Ricardo Gutierrez| Le Soir| 24-09-2005

 

Que penser des psychothérapies? Un rapport officiel valide scientifiquement les quatre grands courants. N’en déplaise aux auteurs du "Livre noir de la psychanalyse"

Freud n’est pas un imposteur. . . N’en déplaise aux auteurs du « Livre noir de la psychanalyse ». L’efficacité de sa pratique, comme celle des trois autres grandes orientations de la psychothérapie, est scientifiquement démontrée. Vingt-trois experts belges ont planché, pendant plus d’un an et demi, sur la question, à la demande du ministre fédéral de la Santé. Ils sont formels : les psychothérapeutes ne sont pas des charlatans.

 

L’expertise se veut nuancée : si les principales pratiques sont efficaces, elles ne sont pas universelles. Les troubles de la personnalité céderont plus facilement à la cure psychanalytique, alors que l’anxiété sera mieux traitée par les thérapies comportementalistes. Notre « Livre blanc » reste ouvert, commente le professeur Isidore Pelc (ULB), qui a piloté le rapport, mais il faut bien admettre que certaines psychothérapies n’ont pas encore prouvé scientifiquement leur efficacité. Même quand elles sont pratiquées dans les hôpitaux universitaires. C’est le cas, notamment, de l’hypnose, de la relaxation, de la sophrologie ou des thérapies psycho-corporelles.

 

Un rapport officiel du ministère de la Santé confirme l’efficacité des psychothérapies.. Y compris de la psychanalyse, étrillée par un récent Livre noir.

 

L’efficacité des psychothérapies est scientifiquement démontrée.C’est un rapport officiel qui l’affirme. Il vient d’atterrir sur le bureau du ministre fédéral de la Santé, Rudy Demotte (PS), qui s’apprête précisément à réglementer la profession (" Le Soir " du 16 septembre).

 

L’expertise émane du Conseil supérieur d’hygiène (service public fédéral de la Santé publique). Elle est signée par 23 spécialistes, sous la présidence d’Isidore Pelc, professeur de psychologie médicale à l’ULB et chef du service de psychiatrie au CHU Brugmann.

 

Les auteurs du rapport ont planché, pendant plus d’un an et demi, sur l’état des psychothérapies, en Belgique. Avec l’objectif d’établir l’efficacité de ces pratiques, à l’aide de données scientifiques basées sur l’évidence (" evidence based ").

 

Les quatre principales orientations des soins de santé mentale sont passées au crible, chacune selon des critères scientifiques d’évaluation pertinents : la psychanalyse, les thérapies comportementales et cognitives (TCC), les thérapies familiales, et les psychothérapies centrées sur le client (lire ci-dessous).

 

Notre travail démontre que chaque technique est scientifiquement reconnue comme traitement efficace. Mais pas pour n’importe quelle pathologie, nuance Isidore Pelc. D’abord, toutes les orientations ne sont pas indiquées pour tous les troubles. Ensuite, même face à un diagnostic identique – un état dépressif moyen, par exemple -, plusieurs psychothérapies peuvent se révéler efficaces. Ainsi, la psychanalyse sera indiquée si la dépression est causée par un conflit inconscient refoulé. En revanche, si l’état dépressif est dû à une inadaptation sociale, à un problème d’apprentissage, c’est évidemment la thérapie comportementale et cognitive qui doit s’imposer.

 

Le problème, poursuit le professeur Pelc, c’est que ni le patient ni même la plupart des psychothérapeutes ne sont conscients de ces spécificités. À cet égard, la guéguerre que se livrent psychanalystes et comportementalistes, à travers la polémique sur " Le Livre noir de la psychanalyse ", m’apparaît bien vaine.
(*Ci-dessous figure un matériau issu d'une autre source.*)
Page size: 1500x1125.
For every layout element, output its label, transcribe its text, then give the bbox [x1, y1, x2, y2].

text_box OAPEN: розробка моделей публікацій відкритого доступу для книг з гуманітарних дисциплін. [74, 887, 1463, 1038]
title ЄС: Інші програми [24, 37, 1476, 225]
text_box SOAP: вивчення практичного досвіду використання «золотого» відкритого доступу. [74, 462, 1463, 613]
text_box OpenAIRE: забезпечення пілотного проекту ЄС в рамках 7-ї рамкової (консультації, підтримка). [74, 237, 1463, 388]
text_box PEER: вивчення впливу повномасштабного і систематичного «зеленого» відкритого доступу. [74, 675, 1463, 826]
Un imposteur, Freud ?… Certains professionnels en viennent manifestement à raconter des âneries pour la simple raison qu’ils ne connaissent rien à la méthodologie et aux critères d’évaluation des psychothérapies qu’ils critiquent.

 

Isidore Pelc regrette ces polémiques stériles, dit-il. D’autant plus que le rapport du CSH met aussi en évidence l’importance croissante des soins de santé mentale…

 

En Belgique, chaque année, plus de 800.000 personne (11 % de la population adulte) manifestent un trouble mental (essentiellement des troubles dépressifs et des phobies). Mais à peine un patient atteint sur trois consulte un thérapeute professionnel.

 

Dans la plupart des cas, le malade s’adresse a un médecin généraliste et ne bénéficie, généralement, que d’un traitement médicamenteux… Les psychothérapies ont manifestement de beaux jours devant elles.